We at have done a few posts on SIEM use cases and how they can be developed. SIEM Use Cases – What you need to know? is a very popular post that has been referenced in Gartner Blogs and McAfee SOC Whitepaper.

Cyber Intelligence:

Once the Use cases are in place, it is imperative that we start incorporating some of the Intelligence feeds that is available. What Cyber Intelligence does to Use cases is akin to what a compass does to a sailor. While most of the SIEM tools today offer some sort of Intelligence capability, rationalizing and making it part of daily operations is the biggest challenge. In our opinion, gathering and using Cyber Intelligence is an iterative process as summarized below:


It has three specific steps namely:

  • Data Gathering – Data can be open source, community, commercial or raw human intelligence and gathering this requires a bit of technology integration, data management and hunting.
  • Foraging Loop – Basically, foraging loop is nothing but searching for “treasure” from the heaps of data gathered. This is critical step in the realm of cyber intelligence. Foraging is best done by analysts who understand the organization intimately in terms of what is their infrastructure and software spread.
  • Advanced Analysis – Once we have gathered the data, normalized it and filtered all the irrelevant items out, what remains at the end of the “Foraging Loop” is applicable intelligence. Analysing this using traditional techniques like reversing, sink hole analysis, pattern recognition, etc will yield a list of value Indicators of Compromise (IOC).
  • Action & Reporting – Once the IOC is available, we can use them to create content in our defence systems. It can be perimeter systems, it can be SIEM tools, it can be administrative take-downs etc. This is where we make sense about the gathered and analysed intelligence. The Sensemaking Loop is all about this.

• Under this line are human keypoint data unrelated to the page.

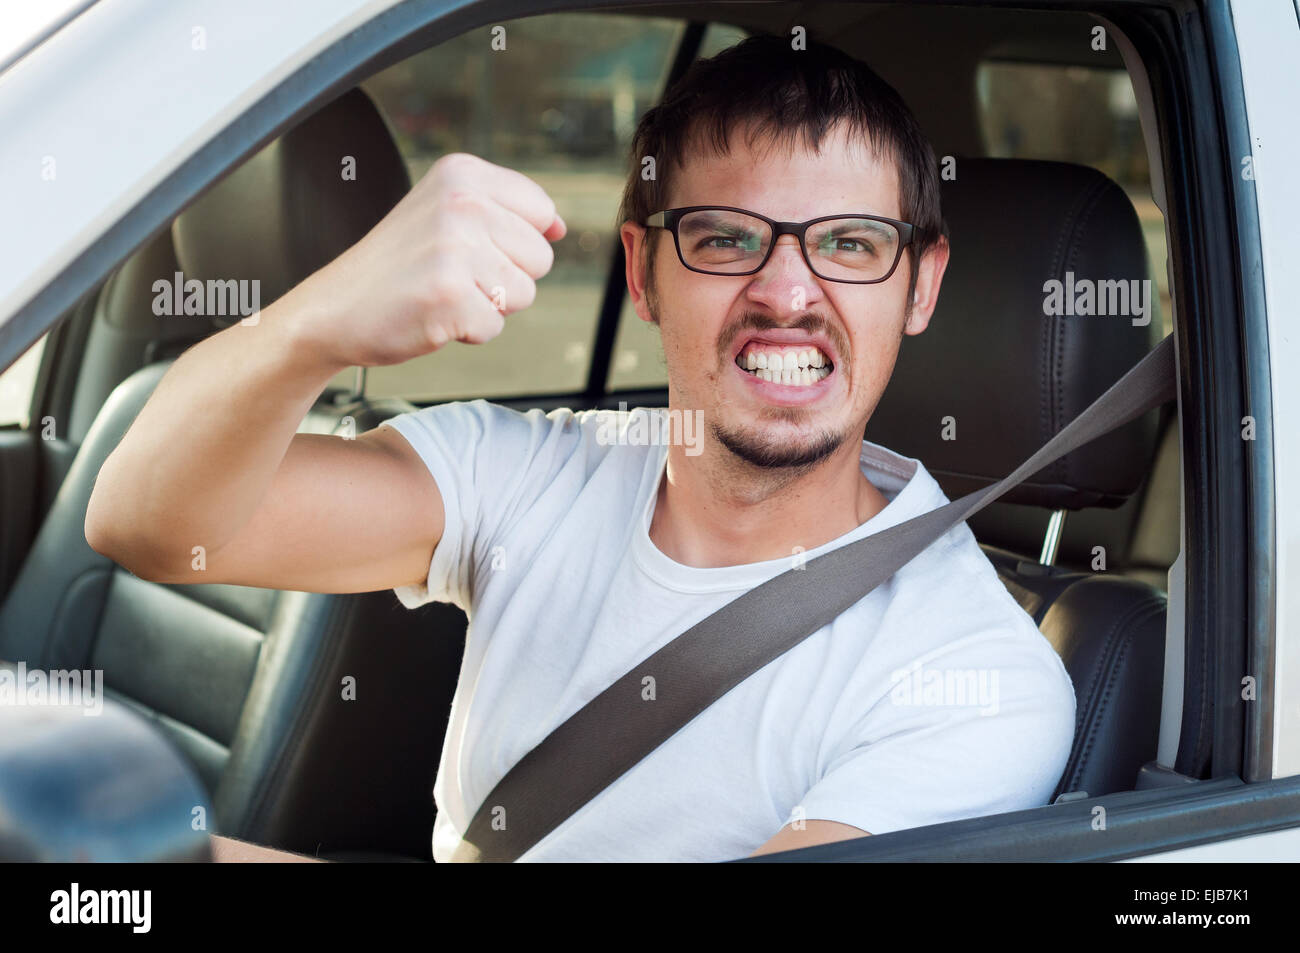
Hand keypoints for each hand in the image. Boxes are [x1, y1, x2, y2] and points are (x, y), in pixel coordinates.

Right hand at [284, 152, 565, 368]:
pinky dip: (468, 331)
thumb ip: (506, 214)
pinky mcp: (450, 295)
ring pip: (523, 294)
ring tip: (442, 292)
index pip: (541, 211)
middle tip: (451, 274)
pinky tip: (433, 313)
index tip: (470, 247)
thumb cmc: (395, 268)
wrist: (333, 309)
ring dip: (488, 305)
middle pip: (540, 257)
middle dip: (504, 277)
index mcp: (462, 174)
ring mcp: (456, 248)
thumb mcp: (445, 214)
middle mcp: (462, 203)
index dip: (514, 243)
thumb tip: (559, 227)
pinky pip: (495, 326)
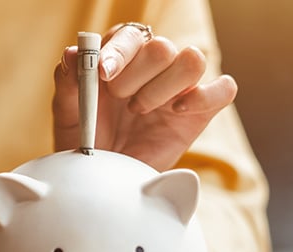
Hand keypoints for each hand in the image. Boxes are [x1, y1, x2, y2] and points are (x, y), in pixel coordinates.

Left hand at [52, 23, 237, 170]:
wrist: (102, 175)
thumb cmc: (85, 139)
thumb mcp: (68, 112)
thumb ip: (68, 81)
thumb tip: (73, 52)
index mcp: (123, 55)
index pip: (131, 34)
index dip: (119, 51)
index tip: (103, 74)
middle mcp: (154, 65)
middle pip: (162, 46)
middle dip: (136, 76)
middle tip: (119, 100)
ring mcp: (180, 86)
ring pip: (193, 59)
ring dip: (163, 87)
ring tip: (139, 110)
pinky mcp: (200, 110)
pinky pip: (224, 89)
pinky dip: (204, 96)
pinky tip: (175, 111)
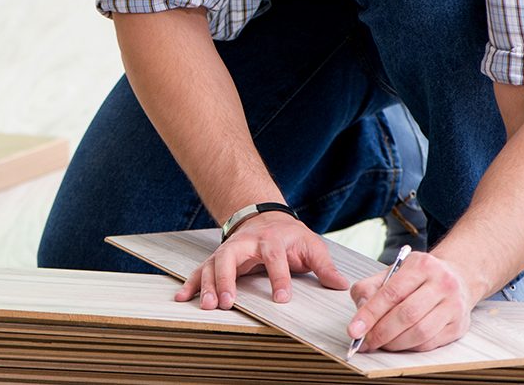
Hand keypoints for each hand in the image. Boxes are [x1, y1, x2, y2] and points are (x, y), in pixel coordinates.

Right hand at [174, 212, 348, 308]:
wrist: (266, 217)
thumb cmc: (290, 236)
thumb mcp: (311, 244)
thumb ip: (324, 265)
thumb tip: (341, 284)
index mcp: (272, 240)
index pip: (275, 257)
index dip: (279, 277)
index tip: (282, 298)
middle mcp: (246, 244)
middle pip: (231, 256)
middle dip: (227, 279)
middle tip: (227, 301)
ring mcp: (229, 250)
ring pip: (212, 265)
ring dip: (207, 285)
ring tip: (206, 305)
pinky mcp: (218, 259)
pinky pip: (201, 270)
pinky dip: (190, 284)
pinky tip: (182, 297)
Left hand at [347, 252, 472, 351]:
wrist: (457, 277)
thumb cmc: (419, 277)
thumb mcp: (393, 272)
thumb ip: (370, 288)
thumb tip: (360, 315)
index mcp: (421, 265)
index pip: (391, 293)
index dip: (370, 314)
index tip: (354, 330)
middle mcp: (442, 283)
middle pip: (407, 315)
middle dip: (381, 333)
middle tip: (365, 342)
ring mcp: (453, 305)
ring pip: (420, 333)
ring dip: (395, 343)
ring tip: (381, 343)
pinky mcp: (459, 326)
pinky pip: (430, 343)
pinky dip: (410, 347)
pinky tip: (400, 343)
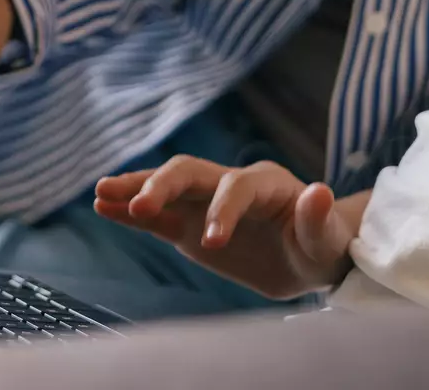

Once we convert Intelligence in to actionable IOC data, it is ready to be used in SIEM use cases. Most of the mature organizations, constantly update their monitoring infrastructure with Actionable Intelligence, because IP and Domain blacklists are no longer sufficient to detect threats.

Risk Analytics:

The last capability or the most mature capability in our opinion is the “Risk Analytics” capability. While the term is generic, when you see that in a SIEM parlance, it takes a very specific meaning. SIEM with advanced use cases and cyber intelligence capability provides the most visibility into an organization’s network/assets. However, this visibility is a “point-in-time” visibility. It does not provide “retrospection”. With Analytics capability, organizations can go back in time, analyse things in retrospect, identify common risk patterns over a longer period of time, identify outliers etc. This is in my opinion the fastest growing function in the Cyber space today. When you hear terms like “Security Analytics”, “Behaviour Analytics”, they are all nothing but subsets of the larger Risk Analytics capability. Companies like Securonix, Caspida (Splunk), Exabeam etc, are some of the frontrunners in this space.


As you can see in the entire post, the approach is layered and stage wise. It aims are providing a structured, organic growth path towards generating complete value from your SIEM implementation. Please feel free to share your thoughts on this.